» **About this exercise**
Within the records below, reproduce without change the lines from the line that has "Each line is" through the line that has "187 143 210.18", and only those.

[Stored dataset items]
--*--

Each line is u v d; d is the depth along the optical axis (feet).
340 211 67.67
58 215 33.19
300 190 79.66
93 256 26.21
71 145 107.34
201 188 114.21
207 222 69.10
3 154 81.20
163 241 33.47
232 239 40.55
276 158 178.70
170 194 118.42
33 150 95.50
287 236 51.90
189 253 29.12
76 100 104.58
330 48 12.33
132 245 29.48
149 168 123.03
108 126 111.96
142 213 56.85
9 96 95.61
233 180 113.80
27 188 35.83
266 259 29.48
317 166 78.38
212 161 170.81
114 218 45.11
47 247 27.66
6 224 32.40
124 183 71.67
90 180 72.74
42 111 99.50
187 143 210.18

--*--

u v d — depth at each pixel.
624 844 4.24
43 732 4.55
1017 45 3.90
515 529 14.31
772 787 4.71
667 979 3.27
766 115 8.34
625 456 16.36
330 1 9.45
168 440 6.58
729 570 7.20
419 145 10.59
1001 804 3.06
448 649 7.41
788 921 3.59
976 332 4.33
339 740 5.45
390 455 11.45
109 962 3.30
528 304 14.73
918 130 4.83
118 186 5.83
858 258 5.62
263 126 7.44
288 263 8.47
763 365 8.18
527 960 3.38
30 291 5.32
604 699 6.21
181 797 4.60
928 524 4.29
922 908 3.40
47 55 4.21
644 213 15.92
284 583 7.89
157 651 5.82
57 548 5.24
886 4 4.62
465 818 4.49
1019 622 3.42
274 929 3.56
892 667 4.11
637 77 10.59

--*--

» **Exercise result**
Each line is u v d; d is the depth along the optical axis (feet).
340 211 67.67
58 215 33.19
300 190 79.66
93 256 26.21
71 145 107.34
201 188 114.21
207 222 69.10
3 154 81.20
163 241 33.47
232 239 40.55
276 158 178.70
170 194 118.42
33 150 95.50
287 236 51.90
189 253 29.12
76 100 104.58
330 48 12.33
132 245 29.48
149 168 123.03
108 126 111.96
142 213 56.85
9 96 95.61
233 180 113.80
27 188 35.83
266 259 29.48
317 166 78.38
212 161 170.81
114 218 45.11
47 247 27.66
6 224 32.40
124 183 71.67
90 180 72.74
42 111 99.50
187 143 210.18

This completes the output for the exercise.